WHAT IS EXPECTED – From the records that follow, copy every line that contains the word "unlock".

SUPPLIED MATERIAL –
○ ○ ○ ○

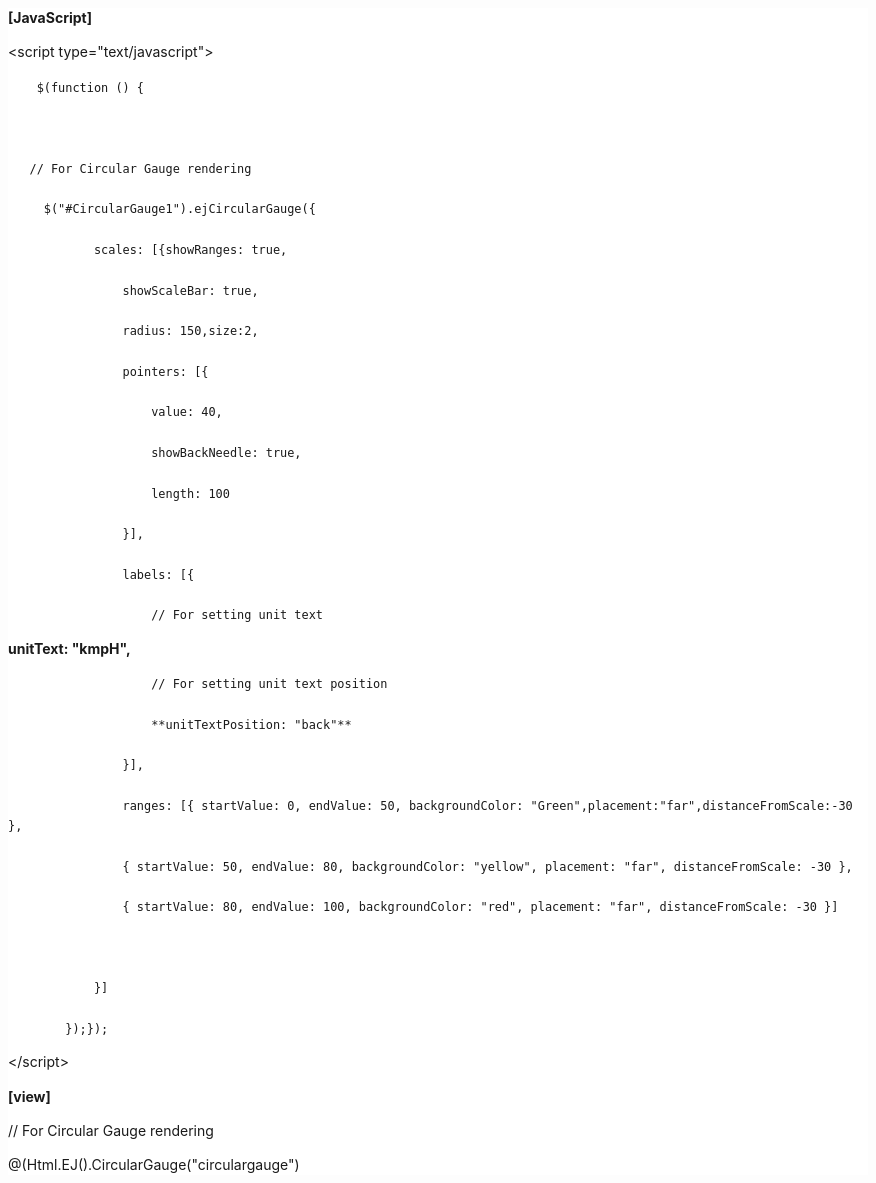 **[JavaScript]**

&lt;script type="text/javascript"&gt;

        $(function () {



       // For Circular Gauge rendering

         $("#CircularGauge1").ejCircularGauge({

                scales: [{showRanges: true,

                    showScaleBar: true,

                    radius: 150,size:2,

                    pointers: [{

                        value: 40,

                        showBackNeedle: true,

                        length: 100

                    }],

                    labels: [{                        

                        // For setting unit text

**unitText: "kmpH",**

                        // For setting unit text position

                        **unitTextPosition: "back"**

                    }],

                    ranges: [{ startValue: 0, endValue: 50, backgroundColor: "Green",placement:"far",distanceFromScale:-30 },

                    { startValue: 50, endValue: 80, backgroundColor: "yellow", placement: "far", distanceFromScale: -30 },

                    { startValue: 80, endValue: 100, backgroundColor: "red", placement: "far", distanceFromScale: -30 }]



                }]

            });});

&lt;/script&gt;



**[view]**



// For Circular Gauge rendering

@(Html.EJ().CircularGauge("circulargauge")
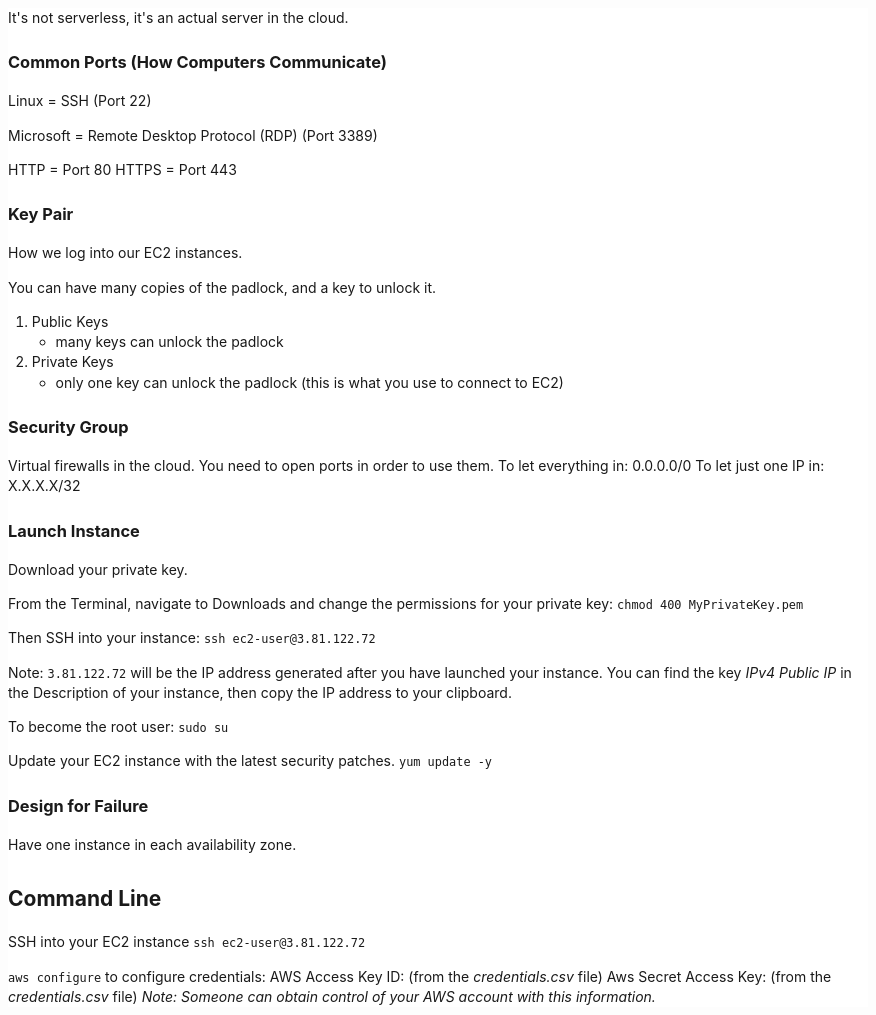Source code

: It's not serverless, it's an actual server in the cloud.

### Common Ports (How Computers Communicate)
Linux = SSH
(Port 22)

Microsoft = Remote Desktop Protocol (RDP)
(Port 3389)

HTTP = Port 80
HTTPS = Port 443 

### Key Pair
How we log into our EC2 instances.

You can have many copies of the padlock, and a key to unlock it.
1. Public Keys
	- many keys can unlock the padlock
2. Private Keys 
	- only one key can unlock the padlock (this is what you use to connect to EC2)

### Security Group
Virtual firewalls in the cloud. You need to open ports in order to use them. 
To let everything in: 0.0.0.0/0
To let just one IP in: X.X.X.X/32

### Launch Instance
Download your private key. 

From the Terminal, navigate to Downloads and change the permissions for your private key:
`chmod 400 MyPrivateKey.pem`

Then SSH into your instance:
`ssh ec2-user@3.81.122.72` 

Note: `3.81.122.72` will be the IP address generated after you have launched your instance. You can find the key _IPv4 Public IP_ in the Description of your instance, then copy the IP address to your clipboard.

To become the root user:
`sudo su`

Update your EC2 instance with the latest security patches.
`yum update -y`

### Design for Failure
Have one instance in each availability zone.

## Command Line
SSH into your EC2 instance 
`ssh ec2-user@3.81.122.72` 

`aws configure` to configure credentials:
AWS Access Key ID: (from the _credentials.csv_ file)
Aws Secret Access Key: (from the _credentials.csv_ file) 
_Note: Someone can obtain control of your AWS account with this information._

○ ○ ○ ○

RESPONSE TO THE TASK –
You can have many copies of the padlock, and a key to unlock it.
	- many keys can unlock the padlock
	- only one key can unlock the padlock (this is what you use to connect to EC2)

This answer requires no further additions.